Ее необычность проявляется уже в том, что в сферу своей компетенции «истинная логика» втягивает основные категории метафизики (недаром латинский оригинал книги имел заглавие «Метафизические мысли»). Основания для такой перемены «ведомства» становятся понятными с первых же страниц. Метафизические категории — всевозможные универсалии («роды» и «виды» вещей), время и число, единое и многое, благо и зло и др. — Спиноза отказывается считать идеями. На том основании, что у них нет никакого конкретного идеата[576], обладающего актуальным бытием extra intellectum (вне интеллекта). Он именует эти абстрактные модусы мышления «сущими Рассудка» (entia Rationis). Спиноза порицает прежних философов (в частности, Аристотеля, с его определением человека как разумного животного) за то, что они принимали эти чистой воды абстракции за реальные сущности вещей. Меж тем
«одно дело исследовать природу вещей, иное — модусы, посредством которых вещи нами воспринимаются» [СМ 1 cpl][577].

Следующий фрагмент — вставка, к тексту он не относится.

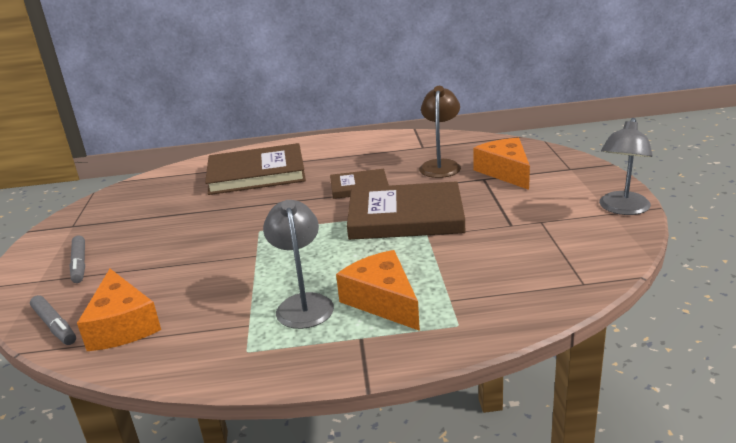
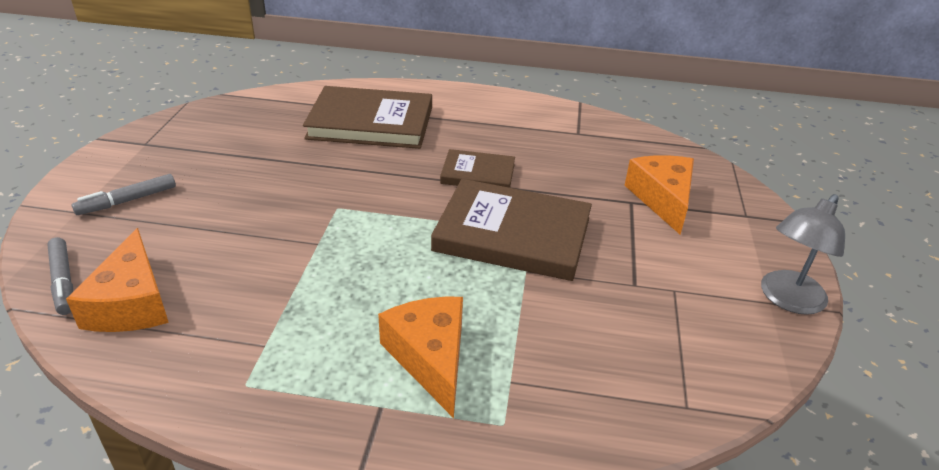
camera: 10 degrees right, 10 degrees up
grey marker [69,235,85,283] -> grey marker turned 60 degrees clockwise [72,174,176,215]
grey lamp [263,200,334,329] -> none
brown lamp [419,86,461,178] -> none

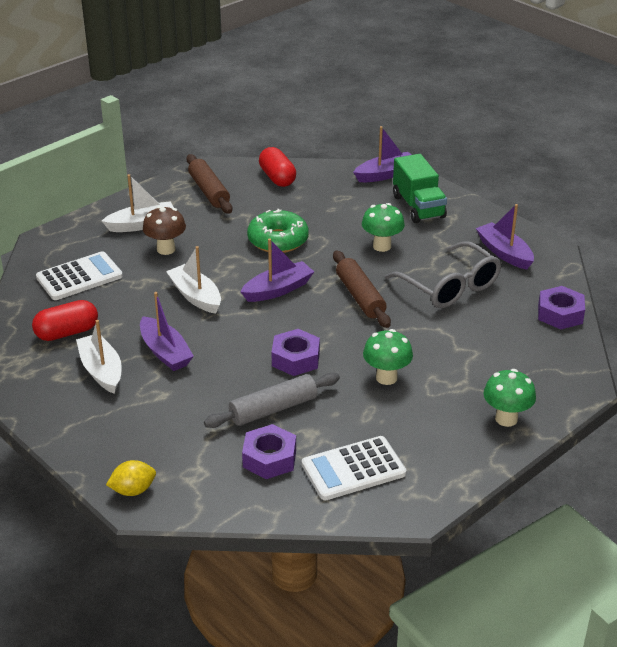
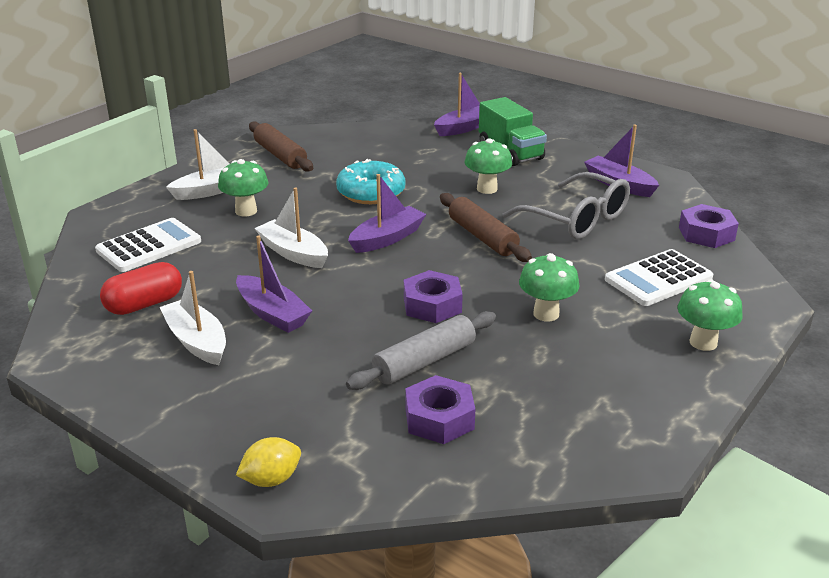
camera: 10 degrees left, 5 degrees down
brown mushroom [143,206,186,255] -> green mushroom [218,159,269,216]
green donut [247,209,309,253] -> turquoise donut [336,159,405,204]
red capsule [259,147,296,187] -> none
white calculator [302,436,406,500] -> white calculator moved to [605,249,713,306]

Этим проводится строгое различие между логическим и «физическим» знанием. «Физика» есть положительное знание о природе вещей, существующих вне интеллекта. Предмет же логики — модусы мышления (modi cogitandi), среди которых различаются [а] идеи реальных вещей, [Ь] сущие рассудка и [с] «вымышленные сущие»[578]. Тем самым немалая доля фамильных владений прежней метафизики отходит в распоряжение логики. У Спинозы логика не занимается больше общей формой высказываний и умозаключений; ее занимают конкретные модусы мышления, и в первую очередь — идея Бога, рациональное исследование которой ранее считалось прерогативой метафизики, этой аристотелевской Philosophia prima.
Стало быть, верно, что Спиноза не выказывал интереса к обычной логике, «и в его мире нет места для особой, sui generis области высказываний, логических или иных»[579], — однако он вовсе не считал эту логику единственно возможной наукой о законах и категориях мышления. И дефиниция Логики как учения об усовершенствовании интеллекта никоим образом не распространяется на общую логику. Последняя представляет собой логику воображения, описывающую формы неадекватного познания и памяти, а не логику интеллекта.